→ **Work task A**:
Quote the passage on water price reviews from "5-yearly price reviews" to "improvements in performance.".
→ **Work task B**:
In the passage on water price reviews, from which Price Review did the Commission envisage separate allowances applying?

→ **Extract provided**:
*** Block opens ***

5-yearly price reviews to be retained – but reformed
The report acknowledges the need to protect consumers from abuse by water companies’ monopoly powers, which can manifest through high costs and poor service. Currently, Ofwat uses the Price Review process to guard against this. However, the Commission identifies fundamental concerns with Ofwat’s current approach, which it considers to be insufficiently attuned to companies’ individual conditions and challenges and failing to deliver improvements in performance.
The report finds wide-ranging concerns with Ofwat’s approach, building on the findings of the interim report (see our briefing here). The Commission has made the following recommendations:
- Adoption of a supervisory approach: The regulator should take a more ‘supervisory approach’ to regulating individual companies in England and Wales, balancing the econometric benchmarked outputs currently used in price reviews with company-specific and expert supervisory judgement.
- Definition of separate allowances: The Price Review process should move away from the existing ‘totex’ approach, which risks incentivising companies to underspend on renewing assets and reduces transparency on how companies spend their allowances. Instead, it should clearly define separate allowances for base capital expenditure, base operational expenditure, and enhancement capital expenditure to ensure that funding directed to maintain assets is used for this purpose. The Commission envisaged this applying from Price Review 2029.
- Review Regulatory Capital Value run-off: The regulator should consider a new methodology for assessing asset condition and depreciation as this might also provide further incentive for companies to measure the condition of assets and to improve resilience.

*** Block closes ***

Saved data entries:
*** Block opens ***

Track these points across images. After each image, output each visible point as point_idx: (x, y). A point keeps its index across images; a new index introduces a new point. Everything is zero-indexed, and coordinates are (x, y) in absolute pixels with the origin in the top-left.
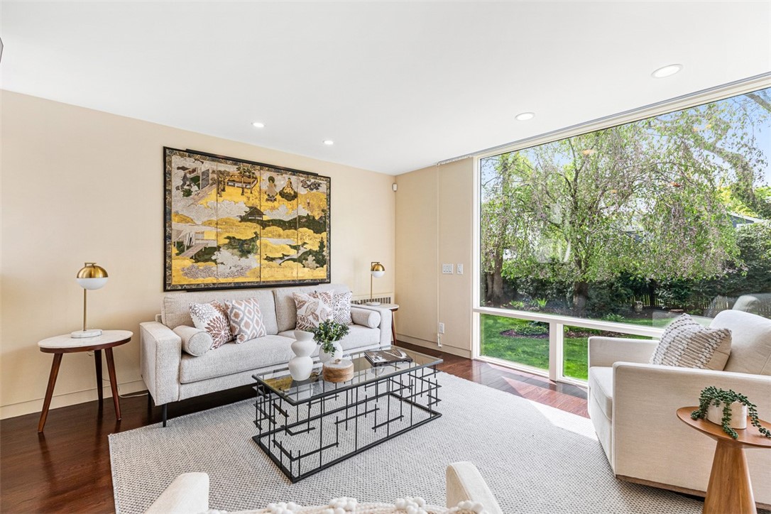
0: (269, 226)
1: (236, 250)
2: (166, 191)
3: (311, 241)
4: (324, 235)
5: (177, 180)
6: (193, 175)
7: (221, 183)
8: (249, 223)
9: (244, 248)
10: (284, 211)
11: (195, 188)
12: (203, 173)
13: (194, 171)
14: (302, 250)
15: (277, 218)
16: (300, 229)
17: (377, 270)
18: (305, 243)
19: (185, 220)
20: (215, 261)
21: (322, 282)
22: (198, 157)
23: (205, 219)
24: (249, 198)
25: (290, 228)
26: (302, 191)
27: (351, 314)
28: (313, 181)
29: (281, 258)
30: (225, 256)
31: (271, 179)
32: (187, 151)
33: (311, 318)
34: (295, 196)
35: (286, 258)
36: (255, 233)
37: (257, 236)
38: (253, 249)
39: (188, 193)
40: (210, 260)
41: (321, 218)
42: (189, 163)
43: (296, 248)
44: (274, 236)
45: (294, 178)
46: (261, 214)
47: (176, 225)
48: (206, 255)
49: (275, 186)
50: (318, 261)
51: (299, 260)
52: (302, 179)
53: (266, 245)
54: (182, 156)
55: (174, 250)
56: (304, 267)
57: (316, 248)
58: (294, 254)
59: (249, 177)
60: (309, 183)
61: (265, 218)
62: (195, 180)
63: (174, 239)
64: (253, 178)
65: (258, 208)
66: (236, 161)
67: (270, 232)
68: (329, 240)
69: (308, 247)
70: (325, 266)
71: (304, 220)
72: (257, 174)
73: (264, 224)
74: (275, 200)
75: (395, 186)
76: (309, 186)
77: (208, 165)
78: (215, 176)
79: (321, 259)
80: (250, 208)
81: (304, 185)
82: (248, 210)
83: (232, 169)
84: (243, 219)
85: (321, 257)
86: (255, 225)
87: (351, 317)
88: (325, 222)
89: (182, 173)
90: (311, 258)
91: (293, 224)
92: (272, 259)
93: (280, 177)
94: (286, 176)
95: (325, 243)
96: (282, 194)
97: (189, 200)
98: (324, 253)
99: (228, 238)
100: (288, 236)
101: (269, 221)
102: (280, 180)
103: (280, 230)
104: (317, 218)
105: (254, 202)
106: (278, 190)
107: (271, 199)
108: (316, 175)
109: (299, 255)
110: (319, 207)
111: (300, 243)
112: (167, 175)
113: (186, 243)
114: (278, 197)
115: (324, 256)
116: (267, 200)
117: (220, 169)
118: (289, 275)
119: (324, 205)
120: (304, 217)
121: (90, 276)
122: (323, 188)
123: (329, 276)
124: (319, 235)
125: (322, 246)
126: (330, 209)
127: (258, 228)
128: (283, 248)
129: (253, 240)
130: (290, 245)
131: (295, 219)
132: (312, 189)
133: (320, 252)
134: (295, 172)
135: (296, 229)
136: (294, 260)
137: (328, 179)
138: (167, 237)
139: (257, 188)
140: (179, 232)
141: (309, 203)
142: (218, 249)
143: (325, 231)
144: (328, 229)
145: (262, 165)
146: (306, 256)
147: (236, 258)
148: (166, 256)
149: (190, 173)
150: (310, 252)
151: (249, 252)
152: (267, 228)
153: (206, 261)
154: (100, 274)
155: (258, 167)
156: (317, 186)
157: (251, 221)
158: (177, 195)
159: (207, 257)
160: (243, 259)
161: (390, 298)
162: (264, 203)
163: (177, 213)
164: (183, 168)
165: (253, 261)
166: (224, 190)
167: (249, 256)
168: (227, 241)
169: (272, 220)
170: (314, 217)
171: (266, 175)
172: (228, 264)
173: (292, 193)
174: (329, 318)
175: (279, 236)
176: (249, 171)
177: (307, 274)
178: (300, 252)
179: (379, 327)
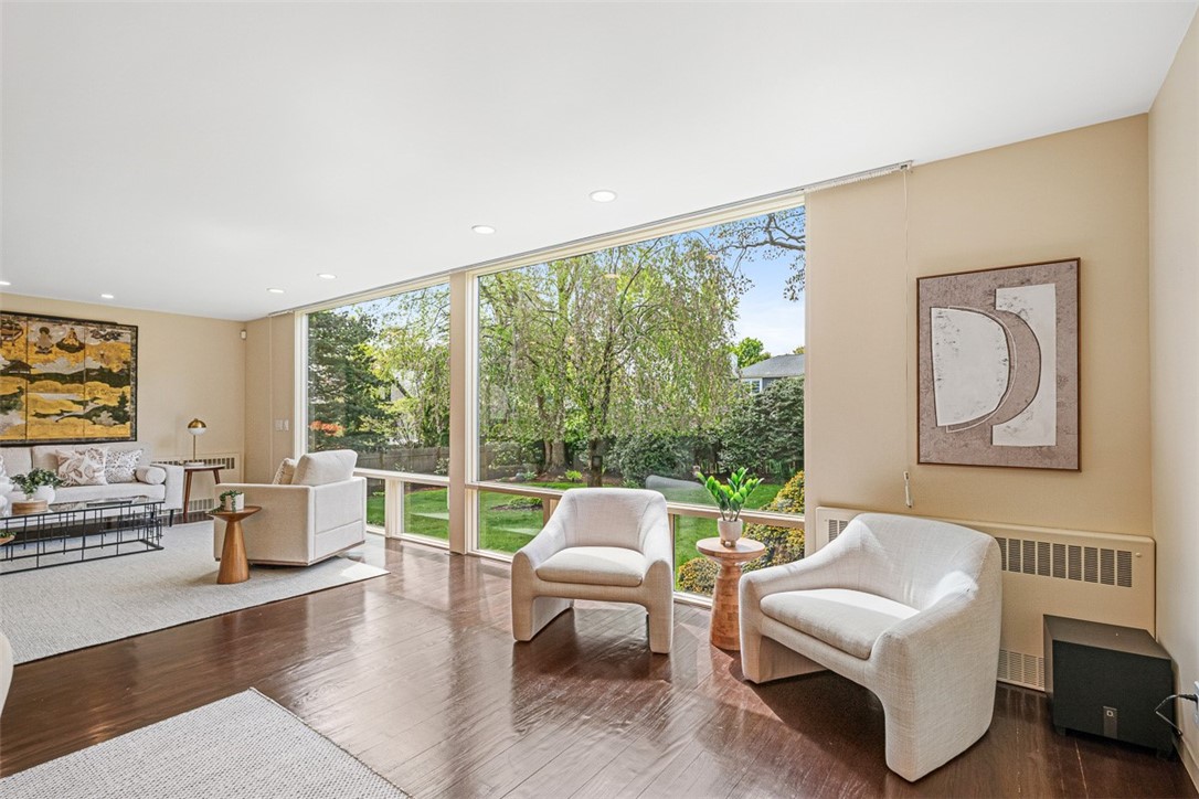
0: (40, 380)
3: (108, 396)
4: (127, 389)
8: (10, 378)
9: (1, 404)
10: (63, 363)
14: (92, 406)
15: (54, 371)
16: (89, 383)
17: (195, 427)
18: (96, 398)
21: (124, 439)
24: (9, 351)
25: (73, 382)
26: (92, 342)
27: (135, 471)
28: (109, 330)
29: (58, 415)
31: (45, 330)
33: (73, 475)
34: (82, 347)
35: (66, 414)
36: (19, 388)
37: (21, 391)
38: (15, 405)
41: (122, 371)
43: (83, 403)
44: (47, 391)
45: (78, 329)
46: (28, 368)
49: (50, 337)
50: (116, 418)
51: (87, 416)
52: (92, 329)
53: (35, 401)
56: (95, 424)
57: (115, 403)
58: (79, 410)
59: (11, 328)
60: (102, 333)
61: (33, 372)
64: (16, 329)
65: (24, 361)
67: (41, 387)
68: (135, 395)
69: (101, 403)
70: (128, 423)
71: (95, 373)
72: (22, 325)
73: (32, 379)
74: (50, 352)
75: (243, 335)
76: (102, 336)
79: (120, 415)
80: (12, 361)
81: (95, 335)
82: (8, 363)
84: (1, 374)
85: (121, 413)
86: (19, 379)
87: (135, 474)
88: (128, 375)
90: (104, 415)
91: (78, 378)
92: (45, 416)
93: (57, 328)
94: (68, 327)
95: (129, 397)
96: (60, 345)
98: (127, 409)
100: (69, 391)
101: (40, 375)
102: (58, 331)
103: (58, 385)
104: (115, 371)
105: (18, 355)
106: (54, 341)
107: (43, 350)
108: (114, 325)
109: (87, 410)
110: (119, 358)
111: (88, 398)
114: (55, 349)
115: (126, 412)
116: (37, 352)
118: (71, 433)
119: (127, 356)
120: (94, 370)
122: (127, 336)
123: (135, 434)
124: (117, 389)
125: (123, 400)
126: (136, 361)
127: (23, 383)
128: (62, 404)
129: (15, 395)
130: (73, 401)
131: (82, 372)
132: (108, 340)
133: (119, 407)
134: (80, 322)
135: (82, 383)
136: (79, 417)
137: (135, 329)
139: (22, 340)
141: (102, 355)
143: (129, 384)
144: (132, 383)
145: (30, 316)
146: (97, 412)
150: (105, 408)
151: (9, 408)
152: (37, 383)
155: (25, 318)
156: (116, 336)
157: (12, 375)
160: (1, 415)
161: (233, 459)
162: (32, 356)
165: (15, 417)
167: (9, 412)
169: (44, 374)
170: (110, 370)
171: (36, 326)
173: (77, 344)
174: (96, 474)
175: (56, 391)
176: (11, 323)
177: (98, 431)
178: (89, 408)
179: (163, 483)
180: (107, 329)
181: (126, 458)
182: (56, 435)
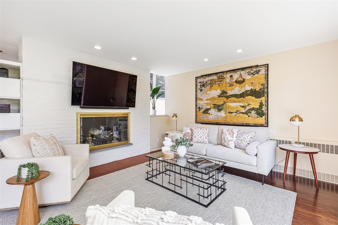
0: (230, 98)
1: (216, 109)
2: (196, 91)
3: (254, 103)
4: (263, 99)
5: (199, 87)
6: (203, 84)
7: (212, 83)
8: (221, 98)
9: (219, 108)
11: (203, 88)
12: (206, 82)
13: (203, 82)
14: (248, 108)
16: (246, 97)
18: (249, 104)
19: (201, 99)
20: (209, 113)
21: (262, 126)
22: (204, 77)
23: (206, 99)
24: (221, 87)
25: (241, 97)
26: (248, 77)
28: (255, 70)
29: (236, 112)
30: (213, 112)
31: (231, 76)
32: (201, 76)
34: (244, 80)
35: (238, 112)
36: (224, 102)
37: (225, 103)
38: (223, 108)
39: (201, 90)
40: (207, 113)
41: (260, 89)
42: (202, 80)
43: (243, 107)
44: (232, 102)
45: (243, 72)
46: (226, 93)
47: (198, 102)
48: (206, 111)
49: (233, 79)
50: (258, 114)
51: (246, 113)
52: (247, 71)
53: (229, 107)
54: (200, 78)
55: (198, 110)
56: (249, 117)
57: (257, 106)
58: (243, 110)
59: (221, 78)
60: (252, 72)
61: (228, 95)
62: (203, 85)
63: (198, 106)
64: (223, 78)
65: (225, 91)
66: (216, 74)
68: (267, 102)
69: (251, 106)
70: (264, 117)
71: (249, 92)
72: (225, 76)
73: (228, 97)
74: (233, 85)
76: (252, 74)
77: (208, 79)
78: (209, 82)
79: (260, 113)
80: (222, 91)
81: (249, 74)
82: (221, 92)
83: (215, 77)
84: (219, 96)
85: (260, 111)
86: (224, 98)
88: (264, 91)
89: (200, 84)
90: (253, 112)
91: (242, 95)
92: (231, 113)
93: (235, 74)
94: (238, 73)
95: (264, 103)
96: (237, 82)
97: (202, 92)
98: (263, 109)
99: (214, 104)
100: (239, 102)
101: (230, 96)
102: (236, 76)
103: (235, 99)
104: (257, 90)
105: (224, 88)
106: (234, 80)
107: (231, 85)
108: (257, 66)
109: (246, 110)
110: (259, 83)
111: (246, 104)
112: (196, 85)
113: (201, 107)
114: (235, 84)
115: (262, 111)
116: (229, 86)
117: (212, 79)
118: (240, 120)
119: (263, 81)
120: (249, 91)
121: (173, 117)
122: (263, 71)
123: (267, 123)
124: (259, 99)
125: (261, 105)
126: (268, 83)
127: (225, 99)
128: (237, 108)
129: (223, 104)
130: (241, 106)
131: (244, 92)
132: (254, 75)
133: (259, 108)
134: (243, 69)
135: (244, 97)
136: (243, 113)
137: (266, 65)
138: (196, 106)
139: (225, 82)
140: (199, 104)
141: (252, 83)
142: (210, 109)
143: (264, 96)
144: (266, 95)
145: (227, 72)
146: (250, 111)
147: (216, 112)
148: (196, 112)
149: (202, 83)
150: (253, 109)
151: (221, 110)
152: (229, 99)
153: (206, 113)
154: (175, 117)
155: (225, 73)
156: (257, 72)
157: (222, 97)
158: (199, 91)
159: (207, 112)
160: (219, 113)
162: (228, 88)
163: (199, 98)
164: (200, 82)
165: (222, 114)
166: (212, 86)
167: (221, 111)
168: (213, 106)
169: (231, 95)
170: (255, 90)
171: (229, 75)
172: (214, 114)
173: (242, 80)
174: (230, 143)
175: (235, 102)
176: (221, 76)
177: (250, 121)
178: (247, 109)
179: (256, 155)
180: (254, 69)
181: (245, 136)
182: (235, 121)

*** Block closes ***

→ **Your solution A**:
5-yearly price reviews to be retained – but reformed
The report acknowledges the need to protect consumers from abuse by water companies’ monopoly powers, which can manifest through high costs and poor service. Currently, Ofwat uses the Price Review process to guard against this. However, the Commission identifies fundamental concerns with Ofwat’s current approach, which it considers to be insufficiently attuned to companies’ individual conditions and challenges and failing to deliver improvements in performance.

→ **Your solution B**:
Price Review 2029.